Proposed bill could guarantee wildfire insurance coverage

This bill comes after concerns that some companies dropping coverage is creating a "domino effect."

Posted: Feb 19, 2020 7:55 PM

PARADISE, Cali. - California homeowners could be guaranteed fire insurance coverage if a new assembly bill passes.

The bill would force companies to keep insuring homeowners in wildfire zones.

"I think it needs to hurry up and be put into law," former Paradise resident Kelly Becker said.

This bill comes after concerns that some companies dropping coverage is creating a "domino effect", says California Insurance Commissioner Ricardo Lara, who introduced the bill alongside two assemblymen.

If passed into law, it would force insurers to renew policies and continue to write new ones in communities that meet fire safety standards.

Some homeowners who are battling to find insurance say numbers are sky-rocketing.

"Last month I received my notice of non-renwal so currently I am in that predicament where my broker is searching for reasonably priced coverage," Becker said. "And even when you do the amount is usually two to three times the amount that was paid prior to a disaster of any kind its kind of ridiculous."

The bill's proponents say homeowners are finding it increasingly difficult to stay, rebuild or sell their home due to limited options.

"It hasn’t been easy she says they’re being absolutely negative about the fire coverage which I'm still living in the area because I work in Paradise," she said.

Manager at Sinclair's Auto and Towing, Kelly Becker, says their building sustained the fire, but it’s not ideal when their insurance cost nearly tripled in the last year.

"It’s a struggle because the majority of our customer base is gone and our customers now are loyal we are staying busy but mostly we’re working to pay insurances," she said.

Insurance companies that lawmakers say are dropping responsible homeowners – ones that abide by the state standards for fire-scaping that would be required under this bill.

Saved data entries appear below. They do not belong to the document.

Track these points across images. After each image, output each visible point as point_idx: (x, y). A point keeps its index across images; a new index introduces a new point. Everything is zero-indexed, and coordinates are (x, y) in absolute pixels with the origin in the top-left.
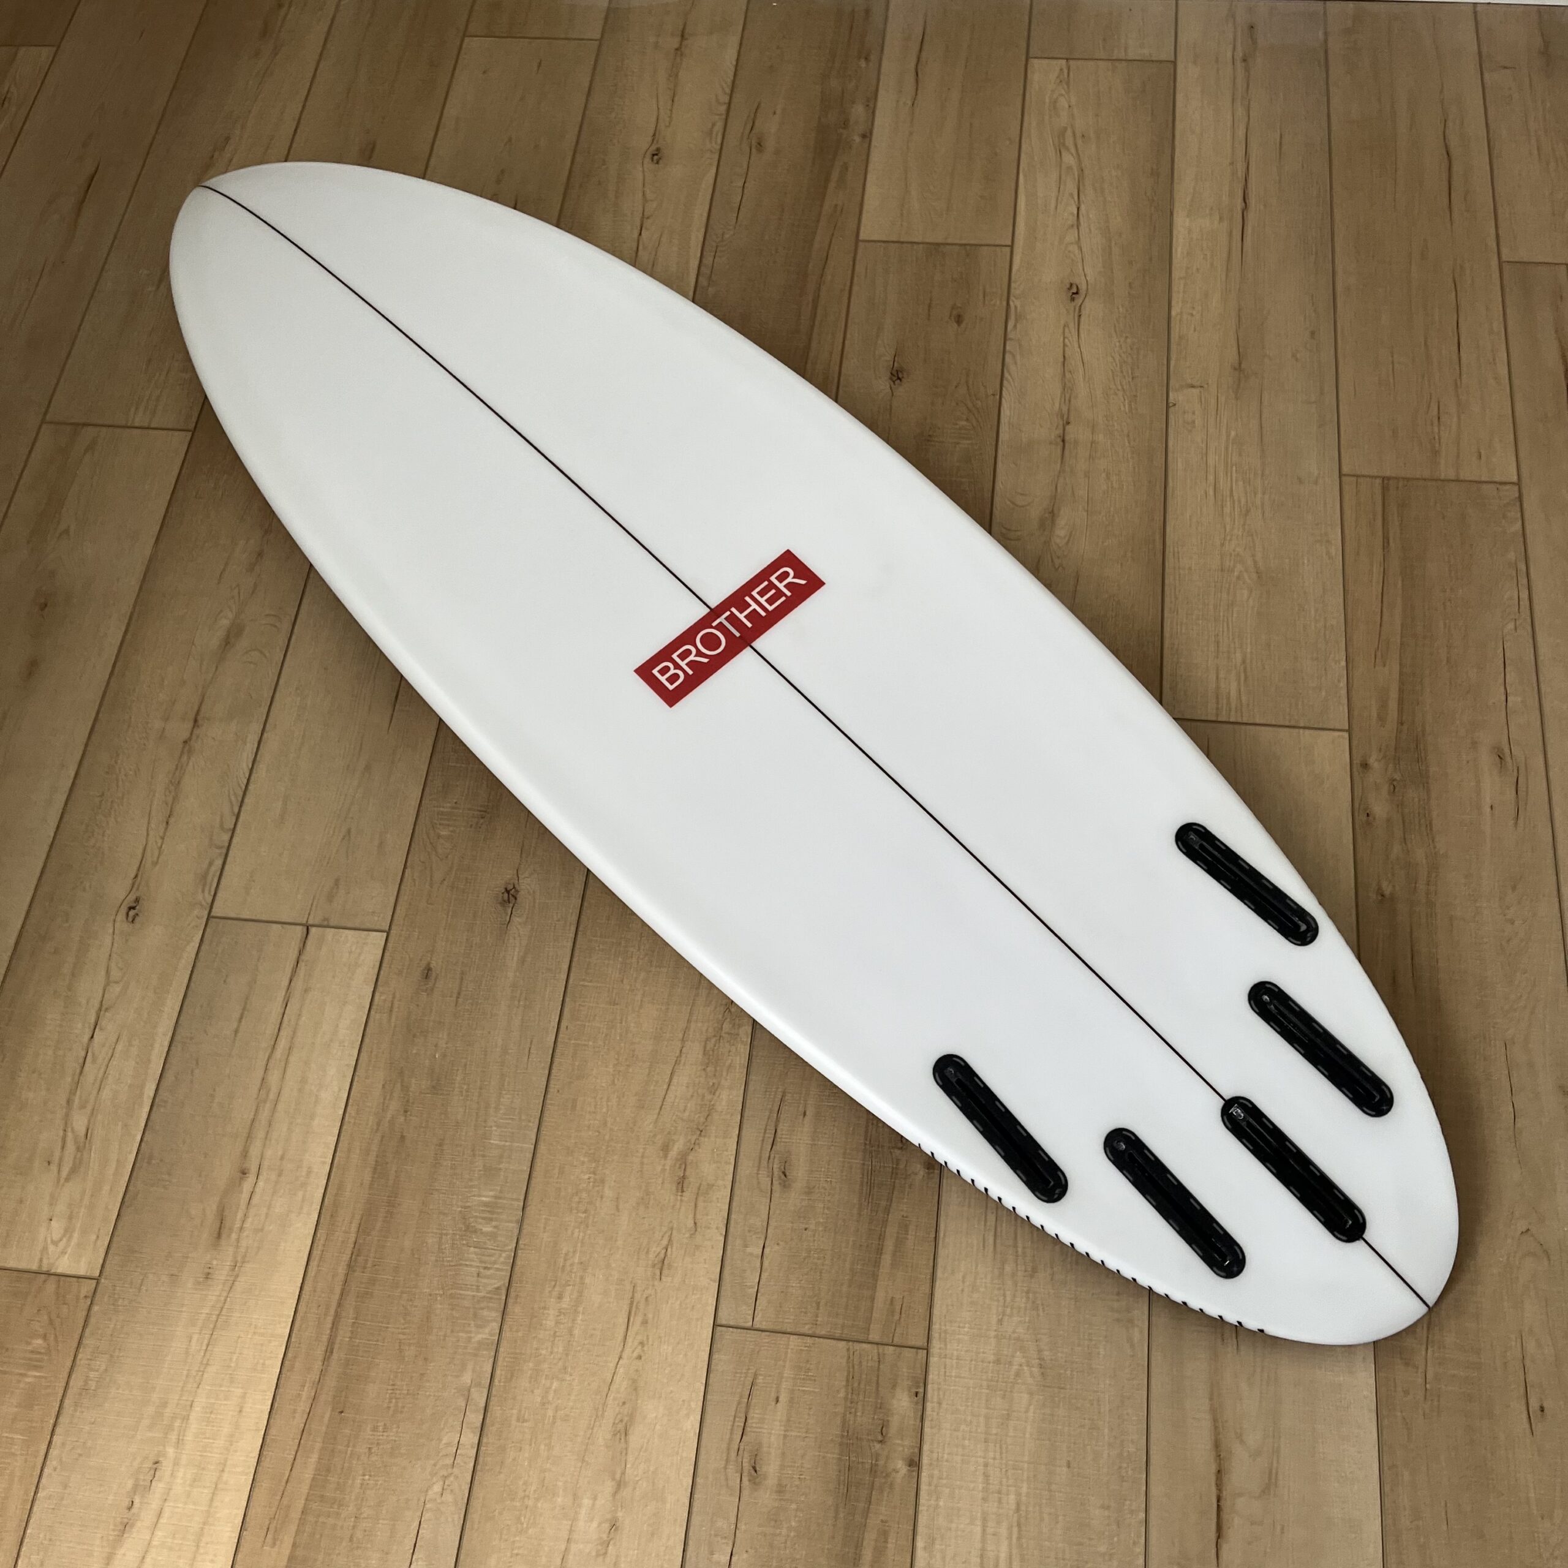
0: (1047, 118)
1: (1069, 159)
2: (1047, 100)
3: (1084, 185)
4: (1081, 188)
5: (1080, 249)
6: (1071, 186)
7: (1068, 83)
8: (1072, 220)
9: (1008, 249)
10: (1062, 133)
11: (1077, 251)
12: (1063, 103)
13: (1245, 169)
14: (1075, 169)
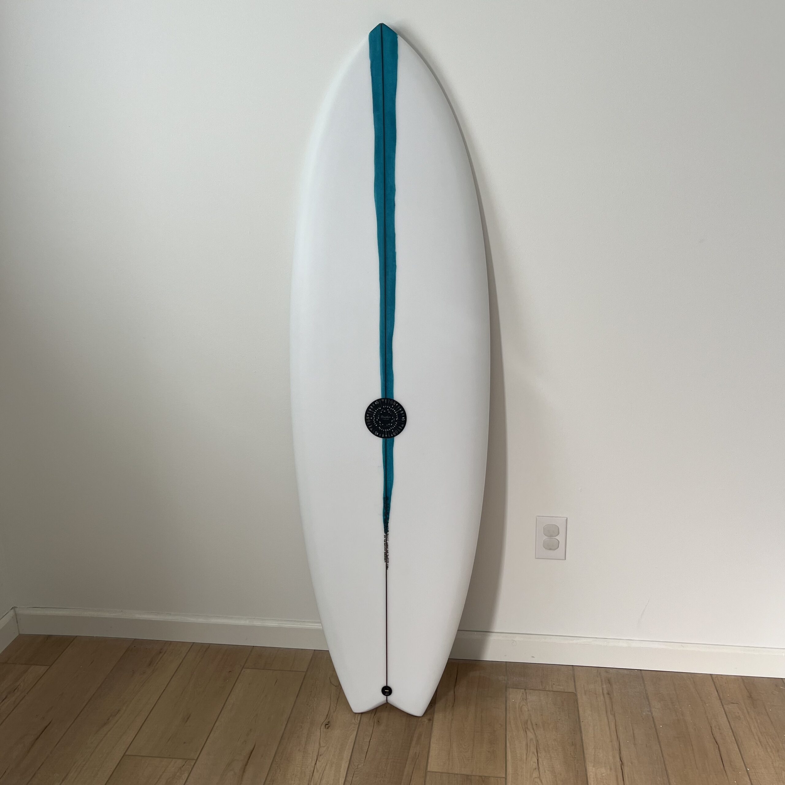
0: (518, 715)
2: (517, 708)
4: (538, 749)
5: (541, 781)
6: (533, 749)
7: (526, 699)
8: (535, 765)
9: (504, 779)
12: (525, 709)
13: (618, 744)
14: (534, 740)
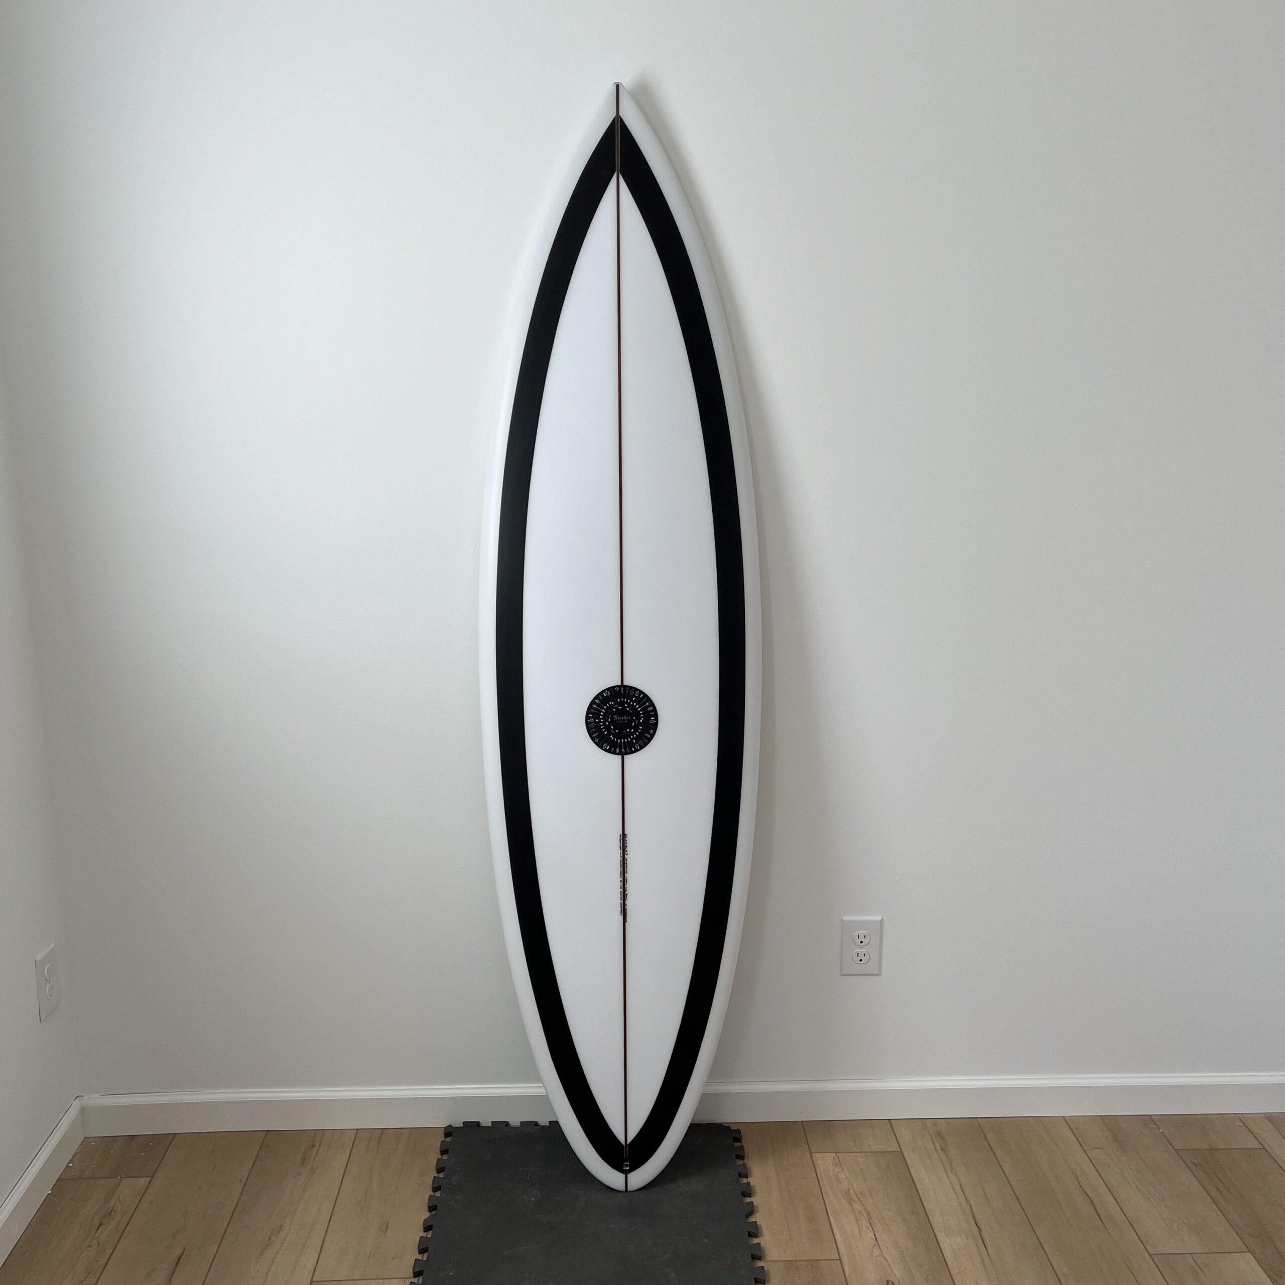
0: (835, 1184)
1: (857, 1207)
2: (832, 1175)
3: (873, 1221)
4: (872, 1223)
5: (885, 1259)
6: (865, 1223)
7: (841, 1165)
8: (873, 1242)
9: (839, 1261)
10: (848, 1192)
11: (884, 1261)
12: (842, 1176)
13: (970, 1209)
14: (864, 1212)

The bill would also set new “fire-hardening” standards for homes and require insurers to offer financial incentives for safety upgrades.

"Paradise is putting in a lot of effort there are trees coming down by the thousands and the residences that are still standing and are here have cleared their property’s and are still receiving non-renewal notices," Becker said.

Officials say there are still a number of details to be worked out before the bill takes effect.